Os ecos dessa luta logo chegam ao nosso sul, onde também crescem templos sem deuses e multidões sem horizonte. Javier Milei, devoto simultâneo de Donald Trump e Elon Musk, viu-se preso entre altares opostos. Um lhe emprestou a motosserra; o outro, o retuíte. Mas agora, quando seus dois modelos lançam arquivos, ameaças e memes um contra o outro como pedras, o presidente argentino se vê obrigado a escolher entre seus fetiches.

Como construir uma identidade política quando os espelhos se estilhaçam? Em sua ânsia de construir sua própria seita, Javier Milei, imitando seus ídolos, não poupa explosões, devorando antigos aliados como um pac-man.

Não se trata apenas de uma questão de tensão diplomática. É o reflexo de uma forma de construir poder que não requer mais ideias ou programas, mas sim apoio emocional volátil, transformado em mercadoria. Javier Milei é herdeiro e devedor desse estilo: o libertário que se alia a golpistas, o economista que cita versículos bíblicos, o presidente que denuncia o Estado enquanto o habita.

Como Donald Trump, como Elon Musk, ele é mais um símbolo flutuante do que um líder. Um significante vazio que grita liberdade enquanto assina acordos com o FMI, cerceia direitos, prende pessoas e distribui espancamentos e gás lacrimogêneo.

Também aqui, iconoclastia foi confundida com destruição, irreverência com sadismo, rebelião com capricho. E assim, muitos cidadãos, fartos do desencanto, optaram por abraçar gurus sem princípios, pastores da ruptura, convencidos de que qualquer ruptura é libertadora. Mas o messianismo não constrói comunidade: apenas administra a solidão. E o sectarismo não organiza o futuro: apenas disfarça o medo. O que parece um despertar pode ser apenas um grito abafado num pesadelo.

E enquanto os gigantes digitais lançam acusações uns aos outros a partir de suas plataformas, as consequências pesam sobre nós: nossas economias à beira do abismo, nossas instituições cambaleando, nossos laços desgastados. Porque se algo une Elon Musk, Donald Trump e seus colegas regionais, é o desprezo pela vida concreta, pela vida alheia. O deles não é a política, mas a teologia da autopromoção. Nessa fé perversa, tudo vale: manipular algoritmos, inventar inimigos, dinamitar instituições ou ditar que a verdade é apenas o que viraliza.

Talvez o verdadeiro perigo não esteja em Donald Trump ou Elon Musk, mas na necessidade urgente de acreditar neles. Nesse impulso de seguir alguém, não pelas suas palavras, mas pela força com que são pronunciadas; não pelas suas propostas, mas pelas suas promessas descaradas. Quando a política é desprovida de programas, resta apenas a aura.

E quando desistimos de pensar em comum, só nos resta rezar para o influenciador do momento. O preocupante não são as brigas, mas sim que milhões estejam escolhendo lados como alguém escolhe um modelo de fone de ouvido, um perfume ou um deus.

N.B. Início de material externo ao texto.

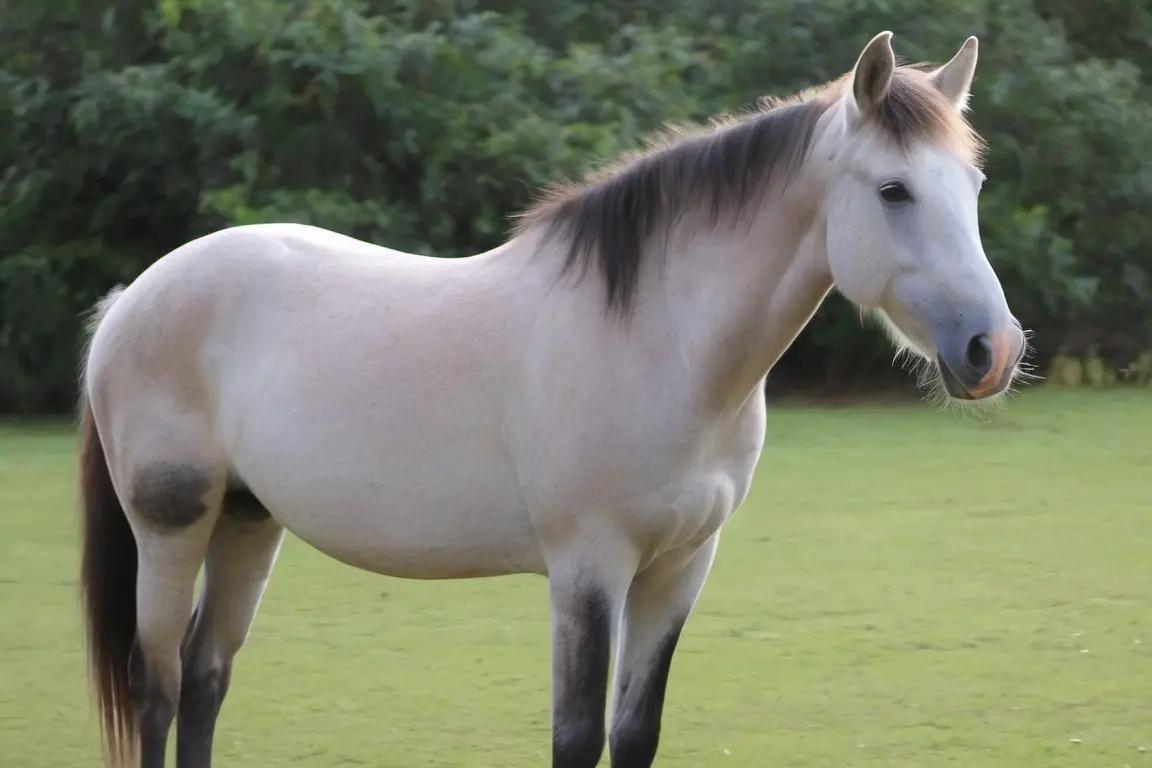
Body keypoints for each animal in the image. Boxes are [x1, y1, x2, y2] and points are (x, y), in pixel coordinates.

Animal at [77, 31, 1026, 768]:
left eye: (973, 187)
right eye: (893, 189)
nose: (994, 350)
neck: (656, 340)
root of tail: (130, 300)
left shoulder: (681, 567)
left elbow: (635, 733)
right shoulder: (586, 570)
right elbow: (576, 737)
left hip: (247, 519)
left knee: (205, 680)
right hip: (172, 524)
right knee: (158, 685)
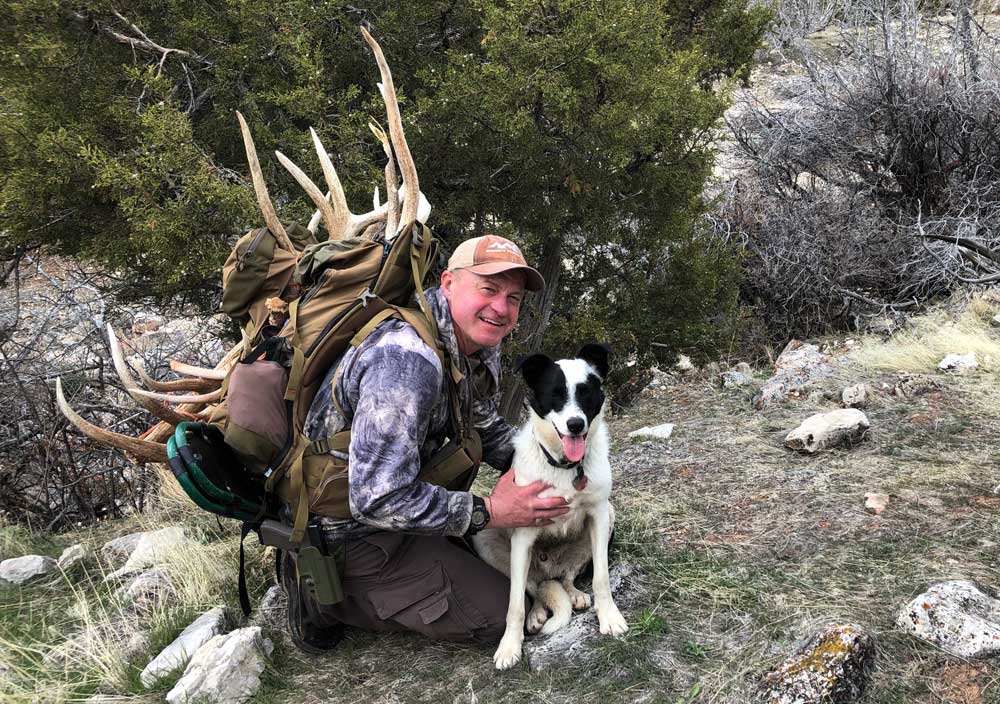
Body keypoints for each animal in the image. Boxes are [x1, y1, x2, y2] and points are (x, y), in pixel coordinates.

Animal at [474, 344, 628, 668]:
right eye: (554, 394)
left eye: (585, 392)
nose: (576, 425)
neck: (564, 466)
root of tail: (548, 569)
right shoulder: (522, 534)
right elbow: (515, 603)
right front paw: (509, 646)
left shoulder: (598, 513)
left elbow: (602, 578)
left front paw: (609, 617)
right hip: (485, 539)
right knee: (532, 588)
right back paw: (536, 614)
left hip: (607, 517)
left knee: (565, 577)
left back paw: (574, 594)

A fé em salvadores não só adia a emancipação, como a perverte. Não há libertação possível sem dissidência, sem humildade, sem conexão. Mas o messianismo de mercado, com suas promessas de grandeza expressa e lealdades férreas, esteriliza toda construção coletiva. E o sectarismo que o acompanha, com sua intolerância mística, transforma qualquer nuance em traição. O resultado é uma democracia sitiada, em uma trincheira; um presente sitiado, um futuro sem construção.

Talvez o problema não seja que tudo o que é sólido se desfaça no ar, mas que multidões tenham aprendido a respirar esse ar viciado como se fosse oxigênio. Em vez de construir alicerces, elas buscam sinais; em vez de debater, seguem hashtags; em vez de votar, idolatram. O desafio, então, não é escolher entre um messias ou outro, mas reaprender a viver sem nenhum dos dois.

Porque, adorando salvadores, ninguém nos salva.

*Emilio Cafassi é professor sênior de sociologia na Universidade de Buenos Aires.